The EAS is a leaders-led forum but not all send their top political player to the gathering. China has always been represented by the premier. Putin has, so far, only attended once in Russia’s seven-year membership and US presidents have attended only sporadically. US President Donald Trump has not attended, although in 2017, after a change of heart, was supposed to attend but at the last minute reneged and decided not to.

For all the talk of US strategists about the importance of Asia, most regional states have doubts about US power and purpose in the region. Who comes and how important they are tells us a bit more about Washington’s attitude – Commerce Secretary Wilbur Ross is bound to disappoint as US presidential substitute in Bangkok. In recent years, Putin has placed a much greater strategic emphasis on East Asia, driving closer ties with China and his participation in the 2018 EAS. Russia’s participation in the 2019 EAS will provide some insight into Russia’s thinking not just about regional engagement but about the part to be played by regional mechanisms in its Asia policy.

Language and rhetoric are a key front in Asia’s great power rivalry.

China has been consistent, if somewhat disingenuous, in presenting itself as a benign force both economically and strategically. This is in contrast to the United States which China frames as unsettling the military status quo and destabilising an open economic order.

The US message has been less consistent. The Trump administration has at times used openly competitive and combative language such as Vice President Mike Pence’s speech to the Hudson Institute in 2018 and Wilson Center in 2019 and Secretary of State Mike Pompeo’s speech to the Heritage Foundation in 2019. But at other times it has been much more cautious and moderate in both tone and temperament such as then Acting Secretary of Defense Patrick Shanahan’s remarks at the 2019 Shangri-La Dialogue.

The EAS and speaking opportunities around it will provide an opportunity to hear how players are positioning themselves in the contest for the region.

Multilateral institutions provide opportunities for participants to hold ‘sideline’ meetings. The EAS is rich with opportunity given the scale and importance of the membership. The nature of these meetings in terms of participants and optics will provide a useful gauge of how regional rivalry is travelling.

Russia and India — individually or indeed even jointly — have the opportunity to drive diplomatic momentum from recent bilateral summits and send signals to the United States and others. The United States intends take the opportunity to reinforce an Indo-Pacific message.  Recently the Quad countries met at a foreign-minister level at the UN which Pompeo has said will help put China back in its ‘proper place’?

While the optics and choreography of multilateralism are important the actual outcomes should not be overlooked.

→ **Entries provided**
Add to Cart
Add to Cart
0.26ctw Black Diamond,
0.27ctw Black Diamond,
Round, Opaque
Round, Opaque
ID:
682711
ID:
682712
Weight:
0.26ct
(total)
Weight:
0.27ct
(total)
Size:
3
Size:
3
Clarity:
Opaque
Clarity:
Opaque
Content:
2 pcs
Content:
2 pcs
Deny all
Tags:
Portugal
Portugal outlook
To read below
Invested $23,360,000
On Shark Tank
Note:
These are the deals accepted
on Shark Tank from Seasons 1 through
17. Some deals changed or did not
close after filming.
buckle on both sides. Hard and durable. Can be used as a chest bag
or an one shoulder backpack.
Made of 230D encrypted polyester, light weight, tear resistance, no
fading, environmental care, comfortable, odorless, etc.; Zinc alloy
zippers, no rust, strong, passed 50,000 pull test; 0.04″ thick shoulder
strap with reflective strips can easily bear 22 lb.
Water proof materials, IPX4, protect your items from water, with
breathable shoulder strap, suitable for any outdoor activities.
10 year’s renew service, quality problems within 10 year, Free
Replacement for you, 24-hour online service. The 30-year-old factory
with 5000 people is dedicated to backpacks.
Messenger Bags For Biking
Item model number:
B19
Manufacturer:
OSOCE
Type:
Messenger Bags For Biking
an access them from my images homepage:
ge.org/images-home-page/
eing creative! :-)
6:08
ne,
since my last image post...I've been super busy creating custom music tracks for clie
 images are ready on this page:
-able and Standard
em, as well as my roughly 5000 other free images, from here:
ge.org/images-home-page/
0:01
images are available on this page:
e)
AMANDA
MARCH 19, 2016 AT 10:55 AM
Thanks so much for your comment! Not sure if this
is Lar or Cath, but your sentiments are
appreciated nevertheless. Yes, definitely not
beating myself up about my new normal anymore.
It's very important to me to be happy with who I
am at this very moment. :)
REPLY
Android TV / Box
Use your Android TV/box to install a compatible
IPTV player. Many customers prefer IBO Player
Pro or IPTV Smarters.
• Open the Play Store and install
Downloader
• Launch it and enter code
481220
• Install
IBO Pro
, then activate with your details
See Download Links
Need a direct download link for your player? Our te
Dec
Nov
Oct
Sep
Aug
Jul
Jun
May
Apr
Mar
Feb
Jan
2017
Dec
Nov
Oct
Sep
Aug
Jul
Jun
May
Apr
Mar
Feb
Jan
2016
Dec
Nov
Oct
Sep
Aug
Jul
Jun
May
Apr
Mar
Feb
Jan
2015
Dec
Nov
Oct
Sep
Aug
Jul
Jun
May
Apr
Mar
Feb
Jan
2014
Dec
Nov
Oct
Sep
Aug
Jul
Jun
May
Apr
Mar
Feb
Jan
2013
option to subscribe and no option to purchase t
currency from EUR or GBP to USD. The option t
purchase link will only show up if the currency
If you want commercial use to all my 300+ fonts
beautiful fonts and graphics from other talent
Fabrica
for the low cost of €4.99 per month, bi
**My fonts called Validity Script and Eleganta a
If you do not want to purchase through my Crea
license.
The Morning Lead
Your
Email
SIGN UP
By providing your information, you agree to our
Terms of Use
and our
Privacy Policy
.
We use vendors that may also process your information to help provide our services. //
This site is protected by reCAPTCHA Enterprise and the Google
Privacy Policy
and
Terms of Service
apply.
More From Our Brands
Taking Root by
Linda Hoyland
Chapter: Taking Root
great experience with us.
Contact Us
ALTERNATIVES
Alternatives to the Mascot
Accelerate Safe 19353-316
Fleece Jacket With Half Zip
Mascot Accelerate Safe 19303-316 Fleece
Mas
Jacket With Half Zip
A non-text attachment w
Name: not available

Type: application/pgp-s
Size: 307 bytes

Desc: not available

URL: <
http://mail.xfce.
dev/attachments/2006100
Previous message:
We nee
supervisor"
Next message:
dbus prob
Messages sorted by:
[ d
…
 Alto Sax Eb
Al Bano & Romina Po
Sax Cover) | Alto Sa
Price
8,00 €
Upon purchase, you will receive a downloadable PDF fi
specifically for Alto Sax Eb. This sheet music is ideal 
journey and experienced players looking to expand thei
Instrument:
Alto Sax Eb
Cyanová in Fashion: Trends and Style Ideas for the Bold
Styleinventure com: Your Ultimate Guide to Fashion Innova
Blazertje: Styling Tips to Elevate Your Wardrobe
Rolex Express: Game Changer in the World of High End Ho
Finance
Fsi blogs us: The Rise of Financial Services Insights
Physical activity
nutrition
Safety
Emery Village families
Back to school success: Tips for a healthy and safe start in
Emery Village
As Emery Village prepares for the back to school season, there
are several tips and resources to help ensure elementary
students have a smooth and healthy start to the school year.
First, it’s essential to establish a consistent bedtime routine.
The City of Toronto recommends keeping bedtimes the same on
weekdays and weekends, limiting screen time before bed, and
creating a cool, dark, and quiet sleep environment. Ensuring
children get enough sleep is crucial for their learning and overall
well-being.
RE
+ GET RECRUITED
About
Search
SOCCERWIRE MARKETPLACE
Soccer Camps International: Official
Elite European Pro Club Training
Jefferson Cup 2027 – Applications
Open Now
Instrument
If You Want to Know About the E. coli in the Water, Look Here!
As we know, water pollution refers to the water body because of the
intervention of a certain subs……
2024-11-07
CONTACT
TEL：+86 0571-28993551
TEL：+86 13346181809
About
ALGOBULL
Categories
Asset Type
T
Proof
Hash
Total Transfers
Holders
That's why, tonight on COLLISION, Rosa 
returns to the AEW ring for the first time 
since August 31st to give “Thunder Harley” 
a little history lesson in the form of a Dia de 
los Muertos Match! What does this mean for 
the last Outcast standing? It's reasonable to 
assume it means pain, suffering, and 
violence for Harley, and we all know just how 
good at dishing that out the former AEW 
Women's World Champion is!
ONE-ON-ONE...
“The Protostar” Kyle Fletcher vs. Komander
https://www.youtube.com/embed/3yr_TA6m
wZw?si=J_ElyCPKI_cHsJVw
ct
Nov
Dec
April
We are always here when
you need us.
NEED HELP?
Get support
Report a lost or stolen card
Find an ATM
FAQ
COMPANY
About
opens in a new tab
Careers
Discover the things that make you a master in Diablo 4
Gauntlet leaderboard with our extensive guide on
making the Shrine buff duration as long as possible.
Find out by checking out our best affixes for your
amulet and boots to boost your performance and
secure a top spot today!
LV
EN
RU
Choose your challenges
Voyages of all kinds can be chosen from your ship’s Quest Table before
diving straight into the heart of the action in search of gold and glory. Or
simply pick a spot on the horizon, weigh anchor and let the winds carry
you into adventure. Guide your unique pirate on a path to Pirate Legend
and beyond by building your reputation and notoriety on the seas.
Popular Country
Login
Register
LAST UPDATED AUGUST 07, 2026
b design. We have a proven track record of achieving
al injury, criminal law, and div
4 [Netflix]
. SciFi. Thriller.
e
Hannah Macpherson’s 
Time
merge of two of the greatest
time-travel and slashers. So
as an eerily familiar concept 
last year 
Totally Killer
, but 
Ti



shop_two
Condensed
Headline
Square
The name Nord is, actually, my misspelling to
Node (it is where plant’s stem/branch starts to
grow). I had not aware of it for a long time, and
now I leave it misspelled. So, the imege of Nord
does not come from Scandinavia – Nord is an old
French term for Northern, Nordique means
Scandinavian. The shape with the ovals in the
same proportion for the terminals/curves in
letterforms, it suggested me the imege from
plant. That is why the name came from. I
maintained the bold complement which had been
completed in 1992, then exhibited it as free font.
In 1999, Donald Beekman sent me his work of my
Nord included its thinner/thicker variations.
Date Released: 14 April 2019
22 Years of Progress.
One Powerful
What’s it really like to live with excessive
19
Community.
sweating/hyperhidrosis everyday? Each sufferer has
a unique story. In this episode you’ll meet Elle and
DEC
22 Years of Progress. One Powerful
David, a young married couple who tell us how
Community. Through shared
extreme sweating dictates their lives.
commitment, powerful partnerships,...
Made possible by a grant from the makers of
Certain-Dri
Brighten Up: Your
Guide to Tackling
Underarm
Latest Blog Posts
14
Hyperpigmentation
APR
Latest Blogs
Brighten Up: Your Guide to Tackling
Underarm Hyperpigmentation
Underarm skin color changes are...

→ **Activity list**
- 1) In the East Asia Summit text, who is the US presidential substitute in Bangkok?
- 2) Continue the text about the East Asia Summit from its last sentence.

→ **Written responses**
- 1) Commerce Secretary Wilbur Ross.

- 2)
Over time, the EAS has developed a broad ranging work program with nine areas of cooperation in play ranging from the environment to food security. As this has expanded, so has the length of the concluding statement reflecting the range and scope of cooperation. The concluding statement will be keenly watched to gauge the levels of progress as well as the extent to which specific issues such as the North Korean nuclear crisis or the South China Sea appear and how they are described as this provides insight into the capacity of the EAS to broker common ground and drive greater regional stability.

The ASEAN-led Regional Comprehensive Economic Partnership trade agreement appears to be on the cusp of conclusion. This EAS could see announcement that the deal will be done this year. Given the state of global trade policy, such an outcome would be seen as a major signal that mutually beneficial collaboration can still win through, even in these more contested times.

Since the EAS first convened in Kuala Lumpur in 2005, Asia has been transformed. The spirit of cooperation, never especially strong at the outset, has been surrounded by uncertainty and open hostility amongst the great powers. In Thailand this year, EAS is the convening place for trying to conclude what will be one of the world’s biggest free trade agreements and, more importantly, economic cooperation arrangements. This will test whether it is able to assert the potential inherent in its structure, function and membership to improve Asia’s increasingly contested regional order.

Nick Bisley is Head of Humanities and Social Sciences and Professor of International Relations at La Trobe University.

One response to “East Asia Summit buffeted by great power rivalry”

  1. A very insightful pre-analysis of the EAS. Indeed the rhetoric should be very telling in terms of how the rivalry is standing now. To my understanding, the degree of uncertainty has always been in place and in a way is natural to the security environment of the region. So far, rhetorical diplomacy not only of the ‘big ones’ but also of the ‘small and medium’ (ASEAN) seemed to be effective in managing this environment, in order not to let it over the dangerous threshold. Let’s see if they can still surf the wave with it.